#parent | #kids | Parenting With Covid-19: How to Care for Kids If You Get Sick


“This is a risk-balance issue,” said Dr. Nolt. “If you are mildly sick, who is going to take care of the kids in your home? The risk of transmitting an infection to a child is not going to result in a whole lot, because kids do well. But if you are sick and have an older household member, that might tip the issue of isolation differently.”

Another bonus? Infections within a family home are usually staggered, which can help, noted Dr. Mathew. Even if you do transmit the infection to your partner, it will come after yours has receded.

“The parent who is further along in the course of the illness could take on the primary caregiver role for the children to help minimize the chance of transmission,” said Dr. Mathew. “It’s important to remember that the risk of transmission is highest in the first few days of illness, when the symptoms are more pronounced.”

Not everyone has a second home if they get sick. But no matter how tempting, none of the experts we talked to recommended retreating to a hotel or an Airbnb. “Asking those that are SARS-CoV-2 positive … to be quarantined in an Airbnb or hotel is not up for debate right now, as our efforts are focused on social distancing and staying at home as much as possible,” said Dr. Soni. “Hotels and other venues like this are still considered public places and could significantly increase spread.”

Keep High-Traffic Areas Clean

There are plenty of smart ways to clean and disinfect your home, but you don’t need to go nuts. If your spouse is quarantining in the bedroom, you don’t need to wear gloves and dump his contaminated soup bowl into a vat of boiling bleach. “We don’t want you doing disposable trays or anything like that,” said Nolt. “We know this virus is very easily cleaned by household cleaners. You don’t have to mix your own detergents or buy anything super strong.”

The important exception is the bathroom. “Several studies have come out regarding the role of feco-oral transmission of this virus, in addition to respiratory droplets,” said Dr. Soni. In other words, when he uses the bathroom, your sick loved one is shedding virus in the form of gross flying poop particles.

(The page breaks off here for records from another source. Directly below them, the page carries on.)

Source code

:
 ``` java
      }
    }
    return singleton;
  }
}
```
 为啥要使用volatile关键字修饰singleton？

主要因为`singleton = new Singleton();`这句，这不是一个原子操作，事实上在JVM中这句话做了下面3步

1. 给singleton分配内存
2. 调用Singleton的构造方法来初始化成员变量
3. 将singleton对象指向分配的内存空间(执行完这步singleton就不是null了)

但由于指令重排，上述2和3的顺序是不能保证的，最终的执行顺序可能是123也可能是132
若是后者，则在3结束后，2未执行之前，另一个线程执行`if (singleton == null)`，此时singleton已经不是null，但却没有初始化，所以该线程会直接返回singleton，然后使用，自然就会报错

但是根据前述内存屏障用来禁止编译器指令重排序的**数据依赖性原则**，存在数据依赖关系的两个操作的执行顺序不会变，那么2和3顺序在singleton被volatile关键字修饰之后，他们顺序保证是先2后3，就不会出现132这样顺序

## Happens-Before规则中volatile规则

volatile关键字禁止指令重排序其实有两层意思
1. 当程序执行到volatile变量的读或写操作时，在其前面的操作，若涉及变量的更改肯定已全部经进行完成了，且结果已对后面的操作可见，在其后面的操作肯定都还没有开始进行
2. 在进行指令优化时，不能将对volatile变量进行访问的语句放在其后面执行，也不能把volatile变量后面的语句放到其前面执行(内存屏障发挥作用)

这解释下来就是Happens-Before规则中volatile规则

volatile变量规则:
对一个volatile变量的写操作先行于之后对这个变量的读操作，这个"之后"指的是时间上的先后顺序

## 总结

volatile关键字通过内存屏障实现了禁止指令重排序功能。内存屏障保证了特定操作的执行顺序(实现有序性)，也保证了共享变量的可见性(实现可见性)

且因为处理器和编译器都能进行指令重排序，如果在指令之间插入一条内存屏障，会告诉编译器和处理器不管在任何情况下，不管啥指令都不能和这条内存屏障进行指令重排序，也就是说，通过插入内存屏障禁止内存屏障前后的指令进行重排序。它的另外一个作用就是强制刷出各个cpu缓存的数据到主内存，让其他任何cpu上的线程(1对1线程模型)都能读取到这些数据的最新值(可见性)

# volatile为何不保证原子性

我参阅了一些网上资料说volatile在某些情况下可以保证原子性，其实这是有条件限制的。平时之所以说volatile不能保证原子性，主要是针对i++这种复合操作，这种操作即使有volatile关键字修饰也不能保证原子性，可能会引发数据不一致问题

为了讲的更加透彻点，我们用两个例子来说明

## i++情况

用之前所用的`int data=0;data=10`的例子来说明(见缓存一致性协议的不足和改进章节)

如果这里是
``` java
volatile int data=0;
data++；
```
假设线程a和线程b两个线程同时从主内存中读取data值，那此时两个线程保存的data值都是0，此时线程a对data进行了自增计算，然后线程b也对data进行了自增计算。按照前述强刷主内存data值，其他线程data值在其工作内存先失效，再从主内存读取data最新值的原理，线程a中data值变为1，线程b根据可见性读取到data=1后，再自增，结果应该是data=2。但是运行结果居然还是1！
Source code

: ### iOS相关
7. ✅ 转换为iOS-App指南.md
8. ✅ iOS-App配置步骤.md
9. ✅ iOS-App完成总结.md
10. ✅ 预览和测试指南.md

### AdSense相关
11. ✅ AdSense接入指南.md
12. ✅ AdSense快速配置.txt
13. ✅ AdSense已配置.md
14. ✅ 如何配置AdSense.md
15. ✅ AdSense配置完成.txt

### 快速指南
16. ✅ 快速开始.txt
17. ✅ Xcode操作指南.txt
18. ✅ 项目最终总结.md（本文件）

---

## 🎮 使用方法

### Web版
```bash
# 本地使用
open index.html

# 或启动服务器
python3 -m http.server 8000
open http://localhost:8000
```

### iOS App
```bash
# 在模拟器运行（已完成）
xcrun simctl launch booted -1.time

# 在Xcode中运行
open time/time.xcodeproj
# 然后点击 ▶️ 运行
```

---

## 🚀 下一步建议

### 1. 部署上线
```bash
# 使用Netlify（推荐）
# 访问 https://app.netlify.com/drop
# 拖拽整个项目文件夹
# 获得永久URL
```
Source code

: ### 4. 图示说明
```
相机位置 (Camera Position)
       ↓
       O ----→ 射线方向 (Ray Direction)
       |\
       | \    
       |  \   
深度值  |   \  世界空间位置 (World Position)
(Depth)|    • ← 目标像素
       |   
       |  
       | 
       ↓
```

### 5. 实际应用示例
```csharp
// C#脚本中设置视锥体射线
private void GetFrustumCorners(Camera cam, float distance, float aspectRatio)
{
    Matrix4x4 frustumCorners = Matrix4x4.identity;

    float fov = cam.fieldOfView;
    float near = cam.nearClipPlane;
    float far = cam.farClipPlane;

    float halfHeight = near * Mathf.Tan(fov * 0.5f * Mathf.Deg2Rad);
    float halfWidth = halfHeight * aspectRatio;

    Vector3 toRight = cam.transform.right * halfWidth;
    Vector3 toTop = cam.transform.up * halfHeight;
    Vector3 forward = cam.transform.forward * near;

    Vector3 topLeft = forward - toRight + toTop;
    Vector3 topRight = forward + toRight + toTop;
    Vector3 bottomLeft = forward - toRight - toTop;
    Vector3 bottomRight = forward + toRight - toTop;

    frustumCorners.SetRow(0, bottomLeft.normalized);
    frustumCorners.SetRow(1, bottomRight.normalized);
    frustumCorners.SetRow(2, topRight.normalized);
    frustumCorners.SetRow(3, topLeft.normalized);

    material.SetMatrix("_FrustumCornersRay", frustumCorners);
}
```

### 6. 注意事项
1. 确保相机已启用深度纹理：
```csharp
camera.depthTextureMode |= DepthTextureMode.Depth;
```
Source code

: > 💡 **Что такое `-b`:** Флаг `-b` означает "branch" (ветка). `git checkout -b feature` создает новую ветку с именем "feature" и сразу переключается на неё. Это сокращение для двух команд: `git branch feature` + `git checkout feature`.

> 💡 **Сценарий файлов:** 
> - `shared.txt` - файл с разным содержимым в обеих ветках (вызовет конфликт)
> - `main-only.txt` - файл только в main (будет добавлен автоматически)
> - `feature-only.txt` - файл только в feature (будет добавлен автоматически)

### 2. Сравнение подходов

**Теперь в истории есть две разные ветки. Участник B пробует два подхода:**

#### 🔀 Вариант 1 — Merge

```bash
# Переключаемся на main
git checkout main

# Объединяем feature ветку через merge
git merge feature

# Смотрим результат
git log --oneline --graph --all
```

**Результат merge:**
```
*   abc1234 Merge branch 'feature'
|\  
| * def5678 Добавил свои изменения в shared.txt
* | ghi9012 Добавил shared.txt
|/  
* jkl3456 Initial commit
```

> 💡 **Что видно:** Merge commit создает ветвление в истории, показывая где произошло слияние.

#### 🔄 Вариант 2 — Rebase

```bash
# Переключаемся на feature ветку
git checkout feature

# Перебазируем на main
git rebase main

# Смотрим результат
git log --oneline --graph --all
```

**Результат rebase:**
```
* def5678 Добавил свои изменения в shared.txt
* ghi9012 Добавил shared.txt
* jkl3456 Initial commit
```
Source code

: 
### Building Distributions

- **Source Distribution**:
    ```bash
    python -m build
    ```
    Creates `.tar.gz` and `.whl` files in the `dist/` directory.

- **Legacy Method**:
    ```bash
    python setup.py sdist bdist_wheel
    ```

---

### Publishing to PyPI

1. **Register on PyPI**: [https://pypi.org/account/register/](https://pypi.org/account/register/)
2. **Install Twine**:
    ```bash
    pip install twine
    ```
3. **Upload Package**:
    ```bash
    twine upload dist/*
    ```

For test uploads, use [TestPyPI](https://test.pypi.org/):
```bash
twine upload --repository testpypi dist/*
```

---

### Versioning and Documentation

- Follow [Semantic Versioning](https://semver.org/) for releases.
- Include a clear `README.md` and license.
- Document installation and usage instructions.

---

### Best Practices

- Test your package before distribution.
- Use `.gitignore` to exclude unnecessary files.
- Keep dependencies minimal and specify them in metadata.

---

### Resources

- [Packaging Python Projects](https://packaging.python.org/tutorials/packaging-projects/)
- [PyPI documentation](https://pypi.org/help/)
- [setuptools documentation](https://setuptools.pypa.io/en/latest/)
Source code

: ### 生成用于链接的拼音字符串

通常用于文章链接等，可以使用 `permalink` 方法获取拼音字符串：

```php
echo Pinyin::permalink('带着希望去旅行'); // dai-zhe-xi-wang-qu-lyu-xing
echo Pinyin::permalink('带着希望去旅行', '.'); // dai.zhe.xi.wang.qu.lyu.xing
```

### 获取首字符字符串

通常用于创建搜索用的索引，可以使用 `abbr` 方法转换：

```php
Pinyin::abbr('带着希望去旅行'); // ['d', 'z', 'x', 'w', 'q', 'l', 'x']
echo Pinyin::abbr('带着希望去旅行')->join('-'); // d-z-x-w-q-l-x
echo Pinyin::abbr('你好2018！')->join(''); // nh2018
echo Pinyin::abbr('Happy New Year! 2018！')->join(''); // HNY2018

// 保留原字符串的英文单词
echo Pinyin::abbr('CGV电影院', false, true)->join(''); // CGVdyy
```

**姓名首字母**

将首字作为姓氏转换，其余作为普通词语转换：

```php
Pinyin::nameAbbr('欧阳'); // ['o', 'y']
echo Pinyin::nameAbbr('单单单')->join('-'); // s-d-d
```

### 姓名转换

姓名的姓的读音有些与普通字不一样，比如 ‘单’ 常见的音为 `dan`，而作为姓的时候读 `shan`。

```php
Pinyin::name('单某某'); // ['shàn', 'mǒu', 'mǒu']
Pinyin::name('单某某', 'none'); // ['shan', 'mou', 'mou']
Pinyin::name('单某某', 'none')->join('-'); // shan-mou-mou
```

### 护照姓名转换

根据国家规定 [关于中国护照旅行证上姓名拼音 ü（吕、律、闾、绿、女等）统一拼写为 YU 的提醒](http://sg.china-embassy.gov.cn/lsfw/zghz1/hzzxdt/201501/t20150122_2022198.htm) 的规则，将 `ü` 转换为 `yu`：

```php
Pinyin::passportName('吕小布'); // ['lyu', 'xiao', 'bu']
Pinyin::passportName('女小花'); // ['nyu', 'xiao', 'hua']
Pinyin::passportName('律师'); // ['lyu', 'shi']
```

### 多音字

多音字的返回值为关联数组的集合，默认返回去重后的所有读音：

If a separate bathroom isn’t possible, all the experts we consulted suggested to wipe down your bathroom every day, and especially after the sick person has used it—along with putting disinfectant in the toilet bowl, and wiping down high-touch surfaces like the faucet handles and toilet handles with disinfectant. And make sure your sick loved one closes the toilet bowl lid and washes his hands.

“When you flush the toilet, there’s an aerosol that’s generated, a splashing of water out of the toilet, and that may contain virus. So you know it’s important to keep toothbrushes and so forth away from the toilet. [Everyone should] close the lid when they flush the toilet,” said Dr. John M. Townes, the medical director of infection prevention and control at OHSU Healthcare. “And wash their hands after going to the bathroom, for sure.”

Take Care of Yourself

Nolt also made one last important point: The best way to prevent both parents from falling ill is to take care of themselves. Many of us are adjusting to new routines and new realities, of becoming full-time work-from-home employees as well as full-time caregivers.

It’s easy to let things like eating well, exercising, decreasing our stress, and getting enough sleep fall by the wayside when we’re coping with a dozen new and different demands on our time and energy. If you find yourself getting the urge to finish one last work assignment or do one more load of laundry … don’t. It’s now a public service to make sure that we stay healthy and able to take care of our kids and each other.